**Исходный текст:**
^^^^^^^^

Пять лет назад, когда на ниве борьбы с демократией вовсю подвязались не только писатели-фантасты Латынина и Веллер, но и «сам» Радзиховский, а Прохоров был поздравлен  президентом Медведевым за удачное приобретение им по случаю партии «Правое дело» (ушедший на вятское «воеводство» нынешний политзэк Белых наконец пристроил её в добрые руки), то один из либеральных колумнистов до сих пор ещё респектабельного либерального информпортала [ныне оный колумнист сдержанно оплакивает наступивший параноический авторитаризм вообще, и, как его частные следствия, печальную участь кировского губернатора и грядущее разорение сотовых операторов] с удовлетворением отметил, что вот, наконец-то, появилась  партия, готовая публично призывать к ограничению избирательных прав для бедноты…  Я тогда поразился странному способу начала предвыборной агитации – с оскорбления электората.

^^^^^^^^

**Блок данных:**
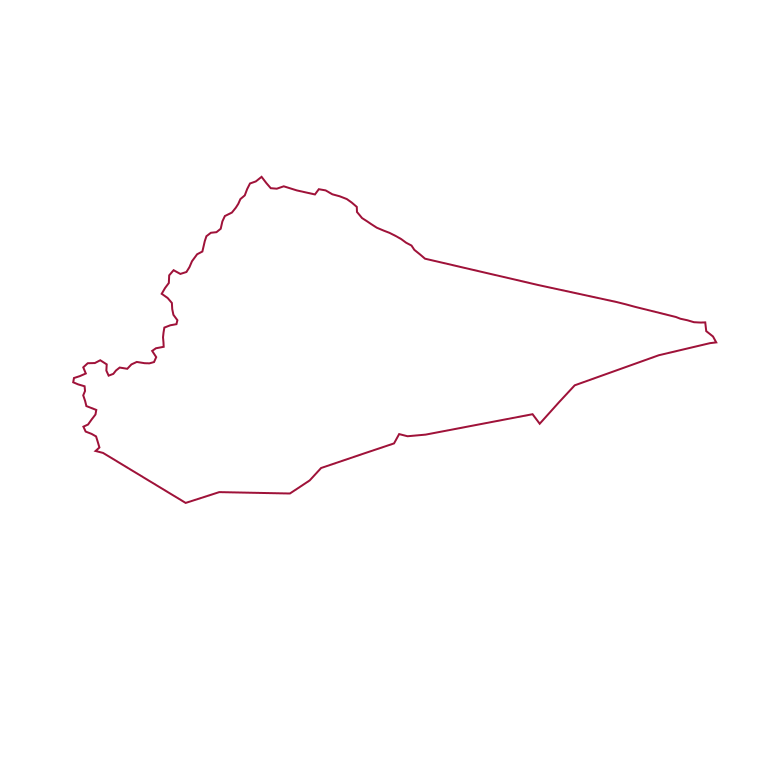 Ponto Novo, Bahia, Brazil (Robinson projection), rotated 295°
{"feature_id": "56859067B49472720818380", "entity_name": "Ponto Novo", "entity_type": "district", "adm_level": 2, "iso_a3": "BRA", "parent_name": "Brazil", "parent_adm1": "Bahia", "projection": "robinson", "projection_center": [-40.103, -10.99], "detail": "fine", "context": "isolated", "style": "outline", "palette": "rose", "viewbox_px": 768, "rotation_deg": 295, "n_neighbors": 0, "source": "geoboundaries", "source_scale": "gbopen_adm2", "svg_char_len": 1858}
<svg xmlns="http://www.w3.org/2000/svg" viewBox="0 0 768 768"><g transform="rotate(295 384 384)"><path d="M562.1,667.5L566.1,662.1L568.1,653.7L575.6,649.1L573.5,645.0L571.0,638.8L570.0,632.1L568.4,625.0L568.1,620.3L560.0,578.8L558.4,569.5L556.6,560.2L540.7,490.0L538.8,481.6L514.9,368.2L516.7,361.7L518.4,354.8L521.1,350.4L521.4,344.3L522.6,338.4L523.1,332.0L523.3,325.0L522.9,319.1L522.6,311.4L523.5,304.8L524.3,299.9L525.1,294.0L528.5,286.8L533.0,284.5L534.8,278.1L535.9,272.1L535.4,264.5L534.1,257.0L534.8,249.3L533.0,242.6L526.6,241.3L522.6,223.1L520.8,209.6L515.7,204.3L513.6,198.6L516.4,192.4L520.0,185.5L513.4,182.2L509.1,177.8L502.8,177.6L496.1,178.1L490.9,175.7L485.7,175.8L481.2,175.2L475.1,173.7L469.0,168.8L463.1,168.8L455.7,170.4L450.8,168.0L447.9,163.2L442.9,160.6L437.7,161.2L432.1,162.4L427.3,163.4L422.6,159.8L414.1,158.1L407.7,158.3L402.0,157.6L397.7,152.9L398.2,145.2L391.7,143.4L384.6,146.3L378.4,145.0L371.8,144.4L370.5,151.6L367.8,157.5L362.4,160.4L357.7,163.9L354.5,169.8L350.5,170.6L346.9,165.5L342.3,161.1L337.6,162.4L332.9,164.0L328.6,166.5L324.6,168.6L320.0,162.2L316.0,159.9L312.1,166.2L306.7,166.3L303.6,162.7L301.7,158.3L299.5,150.6L295.0,146.8L289.3,144.9L287.2,137.5L283.0,135.4L278.8,134.4L275.2,130.9L278.8,126.7L284.6,124.4L285.6,116.8L280.8,113.1L277.6,106.7L272.0,104.4L267.5,109.3L262.6,105.0L258.4,100.5L254.2,101.6L254.4,107.0L255.4,113.6L251.3,116.0L246.6,116.2L242.3,120.3L238.2,123.6L238.9,134.2L234.4,135.4L228.2,134.0L222.2,132.9L218.3,129.6L214.8,133.7L215.2,140.1L214.8,145.2L210.5,149.1L206.2,152.9L201.4,150.9L202.8,158.5L192.4,254.5L216.4,280.4L241.0,336.0L245.0,345.0L265.2,357.4L281.3,362.5L311.7,394.3L334.4,418.2L345.0,418.9L346.6,427.4L355.7,443.1L419.4,531.4L413.8,541.9L441.4,550.3L463.4,557.4L526.2,620.9L554.3,656.5L558.8,662.2L562.1,667.5Z" fill="none" stroke="#9f1239" stroke-width="2"/></g></svg>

^^^^^^^^

**Ваше задание:**
Согласуются ли утверждения ниже с исходным текстом? На каждое ответьте «да» или «нет» и приведите решающие слова текста точной цитатой.
1. Президент Медведев поздравил Прохорова с приобретением партии «Правое дело».
2. Колумнист либерального информпортала встретил появление партии, призывающей ограничить избирательные права бедноты, с возмущением.
3. Автора поразило, что предвыборная агитация началась с оскорбления электората.

**Итог упражнения:**
1. Да: «Прохоров был поздравлен  президентом Медведевым за удачное приобретение им по случаю партии».
2. Нет: «с удовлетворением отметил, что вот, наконец-то, появилась  партия».
3. Да: «Я тогда поразился странному способу начала предвыборной агитации – с оскорбления электората».